## WORK TO BE COMPLETED
Retype every record that appears below, unchanged.
RECORDED INFORMATION START
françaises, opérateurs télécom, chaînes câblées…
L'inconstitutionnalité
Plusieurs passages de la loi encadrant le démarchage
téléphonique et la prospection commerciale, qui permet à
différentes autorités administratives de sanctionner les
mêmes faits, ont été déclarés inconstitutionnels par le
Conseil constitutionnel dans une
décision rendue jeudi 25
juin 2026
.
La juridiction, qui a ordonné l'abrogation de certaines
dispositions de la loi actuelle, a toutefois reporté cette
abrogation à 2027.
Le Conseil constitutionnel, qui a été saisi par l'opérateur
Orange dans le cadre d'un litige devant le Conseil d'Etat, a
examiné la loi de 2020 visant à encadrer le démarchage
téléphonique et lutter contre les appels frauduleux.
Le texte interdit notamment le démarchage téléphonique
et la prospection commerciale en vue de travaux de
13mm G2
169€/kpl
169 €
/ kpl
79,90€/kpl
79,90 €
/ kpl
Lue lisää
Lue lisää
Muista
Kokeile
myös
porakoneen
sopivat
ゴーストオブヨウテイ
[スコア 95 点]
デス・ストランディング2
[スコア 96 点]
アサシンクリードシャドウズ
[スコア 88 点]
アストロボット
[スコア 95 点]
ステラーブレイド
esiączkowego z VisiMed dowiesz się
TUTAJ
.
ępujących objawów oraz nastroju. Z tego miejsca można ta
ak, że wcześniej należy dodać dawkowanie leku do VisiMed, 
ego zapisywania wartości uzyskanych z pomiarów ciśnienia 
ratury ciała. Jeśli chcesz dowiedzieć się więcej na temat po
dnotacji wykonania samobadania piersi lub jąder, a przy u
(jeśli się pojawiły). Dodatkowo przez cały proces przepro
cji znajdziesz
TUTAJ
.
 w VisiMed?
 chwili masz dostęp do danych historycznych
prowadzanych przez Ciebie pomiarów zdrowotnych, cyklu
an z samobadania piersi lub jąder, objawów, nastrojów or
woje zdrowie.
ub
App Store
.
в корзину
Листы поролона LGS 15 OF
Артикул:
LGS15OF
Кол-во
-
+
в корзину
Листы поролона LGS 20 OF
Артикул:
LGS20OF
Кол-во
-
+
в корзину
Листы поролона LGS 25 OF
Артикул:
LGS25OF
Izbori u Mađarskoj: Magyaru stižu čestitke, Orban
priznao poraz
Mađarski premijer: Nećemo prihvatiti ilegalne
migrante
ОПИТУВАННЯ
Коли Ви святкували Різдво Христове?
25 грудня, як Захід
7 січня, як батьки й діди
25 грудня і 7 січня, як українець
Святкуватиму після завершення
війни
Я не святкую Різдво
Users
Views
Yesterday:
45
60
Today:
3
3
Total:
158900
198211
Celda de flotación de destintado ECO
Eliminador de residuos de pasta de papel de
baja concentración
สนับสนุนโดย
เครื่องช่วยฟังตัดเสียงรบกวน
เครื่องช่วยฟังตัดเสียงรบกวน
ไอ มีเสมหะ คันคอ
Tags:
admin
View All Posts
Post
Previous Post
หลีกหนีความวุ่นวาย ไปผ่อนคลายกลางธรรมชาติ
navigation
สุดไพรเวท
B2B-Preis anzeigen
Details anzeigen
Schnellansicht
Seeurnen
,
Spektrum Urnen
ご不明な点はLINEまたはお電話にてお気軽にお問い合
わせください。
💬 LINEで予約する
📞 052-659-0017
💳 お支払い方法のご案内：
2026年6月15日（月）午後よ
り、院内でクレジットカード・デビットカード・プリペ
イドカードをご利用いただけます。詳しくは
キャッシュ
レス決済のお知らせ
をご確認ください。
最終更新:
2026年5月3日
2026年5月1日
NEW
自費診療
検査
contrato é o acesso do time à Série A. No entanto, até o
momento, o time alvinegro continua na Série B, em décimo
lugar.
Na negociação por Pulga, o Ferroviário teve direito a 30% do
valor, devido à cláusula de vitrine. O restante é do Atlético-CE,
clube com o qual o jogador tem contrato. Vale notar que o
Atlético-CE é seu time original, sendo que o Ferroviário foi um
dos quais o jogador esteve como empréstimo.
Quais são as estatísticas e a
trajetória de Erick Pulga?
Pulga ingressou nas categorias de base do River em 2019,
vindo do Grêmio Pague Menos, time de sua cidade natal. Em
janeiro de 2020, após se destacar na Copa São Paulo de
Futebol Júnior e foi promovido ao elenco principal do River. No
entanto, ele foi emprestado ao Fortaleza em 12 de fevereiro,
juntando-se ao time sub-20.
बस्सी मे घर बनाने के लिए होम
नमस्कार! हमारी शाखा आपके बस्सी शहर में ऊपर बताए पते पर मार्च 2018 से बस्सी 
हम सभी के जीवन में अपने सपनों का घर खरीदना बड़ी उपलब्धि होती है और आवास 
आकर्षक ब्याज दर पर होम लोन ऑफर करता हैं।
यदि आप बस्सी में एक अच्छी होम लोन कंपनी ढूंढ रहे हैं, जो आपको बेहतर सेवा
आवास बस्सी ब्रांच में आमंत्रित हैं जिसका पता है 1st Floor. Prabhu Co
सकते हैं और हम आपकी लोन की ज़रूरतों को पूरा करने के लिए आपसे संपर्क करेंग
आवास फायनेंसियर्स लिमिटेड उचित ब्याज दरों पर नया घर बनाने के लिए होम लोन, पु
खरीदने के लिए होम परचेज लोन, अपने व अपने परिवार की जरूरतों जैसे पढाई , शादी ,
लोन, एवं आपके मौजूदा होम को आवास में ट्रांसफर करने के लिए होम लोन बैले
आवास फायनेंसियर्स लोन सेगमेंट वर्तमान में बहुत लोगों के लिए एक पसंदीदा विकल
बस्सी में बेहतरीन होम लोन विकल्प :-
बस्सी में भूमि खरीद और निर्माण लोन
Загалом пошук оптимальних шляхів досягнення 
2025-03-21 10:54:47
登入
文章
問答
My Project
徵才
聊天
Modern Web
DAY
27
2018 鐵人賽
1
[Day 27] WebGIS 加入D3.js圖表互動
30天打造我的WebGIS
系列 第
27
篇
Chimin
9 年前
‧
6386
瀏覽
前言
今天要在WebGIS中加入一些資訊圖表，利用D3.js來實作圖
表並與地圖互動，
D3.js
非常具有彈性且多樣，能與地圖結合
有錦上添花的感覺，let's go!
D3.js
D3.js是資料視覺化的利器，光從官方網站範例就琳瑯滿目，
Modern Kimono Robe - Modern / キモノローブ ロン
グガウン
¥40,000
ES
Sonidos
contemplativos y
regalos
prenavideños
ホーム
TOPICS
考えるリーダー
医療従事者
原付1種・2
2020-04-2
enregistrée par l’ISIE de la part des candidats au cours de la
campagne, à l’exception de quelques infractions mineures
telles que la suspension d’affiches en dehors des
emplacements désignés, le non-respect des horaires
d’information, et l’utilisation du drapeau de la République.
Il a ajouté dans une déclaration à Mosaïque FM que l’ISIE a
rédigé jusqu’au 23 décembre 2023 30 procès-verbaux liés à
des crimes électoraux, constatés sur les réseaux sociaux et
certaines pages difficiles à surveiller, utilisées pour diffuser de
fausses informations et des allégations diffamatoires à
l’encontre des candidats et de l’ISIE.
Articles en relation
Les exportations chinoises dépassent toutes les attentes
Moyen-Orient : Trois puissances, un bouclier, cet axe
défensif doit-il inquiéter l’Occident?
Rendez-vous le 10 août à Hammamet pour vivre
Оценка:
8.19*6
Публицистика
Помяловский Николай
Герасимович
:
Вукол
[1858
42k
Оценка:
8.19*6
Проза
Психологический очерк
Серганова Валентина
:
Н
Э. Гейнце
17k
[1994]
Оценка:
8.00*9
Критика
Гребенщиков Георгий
RECORDED INFORMATION END
## EXPECTED ANSWER
françaises, opérateurs télécom, chaînes câblées…
L'inconstitutionnalité
Plusieurs passages de la loi encadrant le démarchage
téléphonique et la prospection commerciale, qui permet à
différentes autorités administratives de sanctionner les
mêmes faits, ont été déclarés inconstitutionnels par le
Conseil constitutionnel dans une
décision rendue jeudi 25
juin 2026
.
La juridiction, qui a ordonné l'abrogation de certaines
dispositions de la loi actuelle, a toutefois reporté cette
abrogation à 2027.
Le Conseil constitutionnel, qui a été saisi par l'opérateur
Orange dans le cadre d'un litige devant le Conseil d'Etat, a
examiné la loi de 2020 visant à encadrer le démarchage
téléphonique et lutter contre les appels frauduleux.
Le texte interdit notamment le démarchage téléphonique
et la prospection commerciale en vue de travaux de
13mm G2
169€/kpl
169 €
/ kpl
79,90€/kpl
79,90 €
/ kpl
Lue lisää
Lue lisää
Muista
Kokeile
myös
porakoneen
sopivat
ゴーストオブヨウテイ
[スコア 95 点]
デス・ストランディング2
[スコア 96 点]
アサシンクリードシャドウズ
[スコア 88 点]
アストロボット
[スコア 95 点]
ステラーブレイド
esiączkowego z VisiMed dowiesz się
TUTAJ
.
ępujących objawów oraz nastroju. Z tego miejsca można ta
ak, że wcześniej należy dodać dawkowanie leku do VisiMed, 
ego zapisywania wartości uzyskanych z pomiarów ciśnienia 
ratury ciała. Jeśli chcesz dowiedzieć się więcej na temat po
dnotacji wykonania samobadania piersi lub jąder, a przy u
(jeśli się pojawiły). Dodatkowo przez cały proces przepro
cji znajdziesz
TUTAJ
.
 w VisiMed?
 chwili masz dostęp do danych historycznych
prowadzanych przez Ciebie pomiarów zdrowotnych, cyklu
an z samobadania piersi lub jąder, objawów, nastrojów or
woje zdrowie.
ub
App Store
.
в корзину
Листы поролона LGS 15 OF
Артикул:
LGS15OF
Кол-во
-
+
в корзину
Листы поролона LGS 20 OF
Артикул:
LGS20OF
Кол-во
-
+
в корзину
Листы поролона LGS 25 OF
Артикул:
LGS25OF
Izbori u Mađarskoj: Magyaru stižu čestitke, Orban
priznao poraz
Mađarski premijer: Nećemo prihvatiti ilegalne
migrante
ОПИТУВАННЯ
Коли Ви святкували Різдво Христове?
25 грудня, як Захід
7 січня, як батьки й діди
25 грудня і 7 січня, як українець
Святкуватиму після завершення
війни
Я не святкую Різдво
Users
Views
Yesterday:
45
60
Today:
3
3
Total:
158900
198211
Celda de flotación de destintado ECO
Eliminador de residuos de pasta de papel de
baja concentración
สนับสนุนโดย
เครื่องช่วยฟังตัดเสียงรบกวน
เครื่องช่วยฟังตัดเสียงรบกวน
ไอ มีเสมหะ คันคอ
Tags:
admin
View All Posts
Post
Previous Post
หลีกหนีความวุ่นวาย ไปผ่อนคลายกลางธรรมชาติ
navigation
สุดไพรเวท
B2B-Preis anzeigen
Details anzeigen
Schnellansicht
Seeurnen
,
Spektrum Urnen
ご不明な点はLINEまたはお電話にてお気軽にお問い合
わせください。
💬 LINEで予約する
📞 052-659-0017
💳 お支払い方法のご案内：
2026年6月15日（月）午後よ
り、院内でクレジットカード・デビットカード・プリペ
イドカードをご利用いただけます。詳しくは
キャッシュ
レス決済のお知らせ
をご確認ください。
最終更新:
2026年5月3日
2026年5月1日
NEW
自費診療
検査
contrato é o acesso do time à Série A. No entanto, até o
momento, o time alvinegro continua na Série B, em décimo
lugar.
Na negociação por Pulga, o Ferroviário teve direito a 30% do
valor, devido à cláusula de vitrine. O restante é do Atlético-CE,
clube com o qual o jogador tem contrato. Vale notar que o
Atlético-CE é seu time original, sendo que o Ferroviário foi um
dos quais o jogador esteve como empréstimo.
Quais são as estatísticas e a
trajetória de Erick Pulga?
Pulga ingressou nas categorias de base do River em 2019,
vindo do Grêmio Pague Menos, time de sua cidade natal. Em
janeiro de 2020, após se destacar na Copa São Paulo de
Futebol Júnior e foi promovido ao elenco principal do River. No
entanto, ele foi emprestado ao Fortaleza em 12 de fevereiro,
juntando-se ao time sub-20.
बस्सी मे घर बनाने के लिए होम
नमस्कार! हमारी शाखा आपके बस्सी शहर में ऊपर बताए पते पर मार्च 2018 से बस्सी 
हम सभी के जीवन में अपने सपनों का घर खरीदना बड़ी उपलब्धि होती है और आवास 
आकर्षक ब्याज दर पर होम लोन ऑफर करता हैं।
यदि आप बस्सी में एक अच्छी होम लोन कंपनी ढूंढ रहे हैं, जो आपको बेहतर सेवा
आवास बस्सी ब्रांच में आमंत्रित हैं जिसका पता है 1st Floor. Prabhu Co
सकते हैं और हम आपकी लोन की ज़रूरतों को पूरा करने के लिए आपसे संपर्क करेंग
आवास फायनेंसियर्स लिमिटेड उचित ब्याज दरों पर नया घर बनाने के लिए होम लोन, पु
खरीदने के लिए होम परचेज लोन, अपने व अपने परिवार की जरूरतों जैसे पढाई , शादी ,
लोन, एवं आपके मौजूदा होम को आवास में ट्रांसफर करने के लिए होम लोन बैले
आवास फायनेंसियर्स लोन सेगमेंट वर्तमान में बहुत लोगों के लिए एक पसंदीदा विकल
बस्सी में बेहतरीन होम लोन विकल्प :-
बस्सी में भूमि खरीद और निर्माण लोन
Загалом пошук оптимальних шляхів досягнення 
2025-03-21 10:54:47
登入
文章
問答
My Project
徵才
聊天
Modern Web
DAY
27
2018 鐵人賽
1
[Day 27] WebGIS 加入D3.js圖表互動
30天打造我的WebGIS
系列 第
27
篇
Chimin
9 年前
‧
6386
瀏覽
前言
今天要在WebGIS中加入一些資訊圖表，利用D3.js來實作圖
表並與地圖互動，
D3.js
非常具有彈性且多樣，能與地圖結合
有錦上添花的感覺，let's go!
D3.js
D3.js是資料視覺化的利器，光從官方網站範例就琳瑯滿目，
Modern Kimono Robe - Modern / キモノローブ ロン
グガウン
¥40,000
ES
Sonidos
contemplativos y
regalos
prenavideños
ホーム
TOPICS
考えるリーダー
医療従事者
原付1種・2
2020-04-2
enregistrée par l’ISIE de la part des candidats au cours de la
campagne, à l’exception de quelques infractions mineures
telles que la suspension d’affiches en dehors des
emplacements désignés, le non-respect des horaires
d’information, et l’utilisation du drapeau de la République.
Il a ajouté dans une déclaration à Mosaïque FM que l’ISIE a
rédigé jusqu’au 23 décembre 2023 30 procès-verbaux liés à
des crimes électoraux, constatés sur les réseaux sociaux et
certaines pages difficiles à surveiller, utilisées pour diffuser de
fausses informations et des allégations diffamatoires à
l’encontre des candidats et de l’ISIE.
Articles en relation
Les exportations chinoises dépassent toutes les attentes
Moyen-Orient : Trois puissances, un bouclier, cet axe
défensif doit-il inquiéter l’Occident?
Rendez-vous le 10 août à Hammamet pour vivre
Оценка:
8.19*6
Публицистика
Помяловский Николай
Герасимович
:
Вукол
[1858
42k
Оценка:
8.19*6
Проза
Психологический очерк
Серганова Валентина
:
Н
Э. Гейнце
17k
[1994]
Оценка:
8.00*9
Критика
Гребенщиков Георгий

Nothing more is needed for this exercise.